| Problem to solve |
Copy the entries exactly. Their pictures do not belong in the copy.

Extracted page text data
——
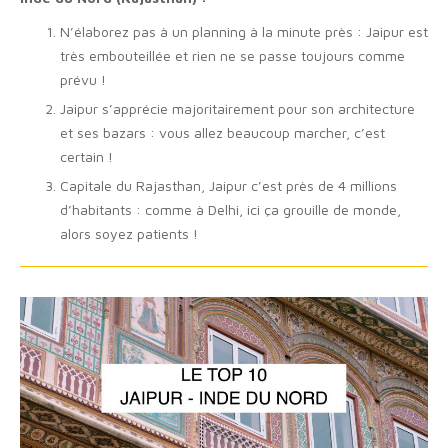
N’élaborez pas à un planning à la minute près : Jaipur est
très embouteillée et rien ne se passe toujours comme
prévu !
Jaipur s’apprécie majoritairement pour son architecture
et ses bazars : vous allez beaucoup marcher, c’est
certain !
Capitale du Rajasthan, Jaipur c’est près de 4 millions
d’habitants : comme à Delhi, ici ça grouille de monde,
alors soyez patients !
——
| Exercise answer |
N’élaborez pas à un planning à la minute près : Jaipur est
très embouteillée et rien ne se passe toujours comme
prévu !
Jaipur s’apprécie majoritairement pour son architecture
et ses bazars : vous allez beaucoup marcher, c’est
certain !
Capitale du Rajasthan, Jaipur c’est près de 4 millions
d’habitants : comme à Delhi, ici ça grouille de monde,
alors soyez patients !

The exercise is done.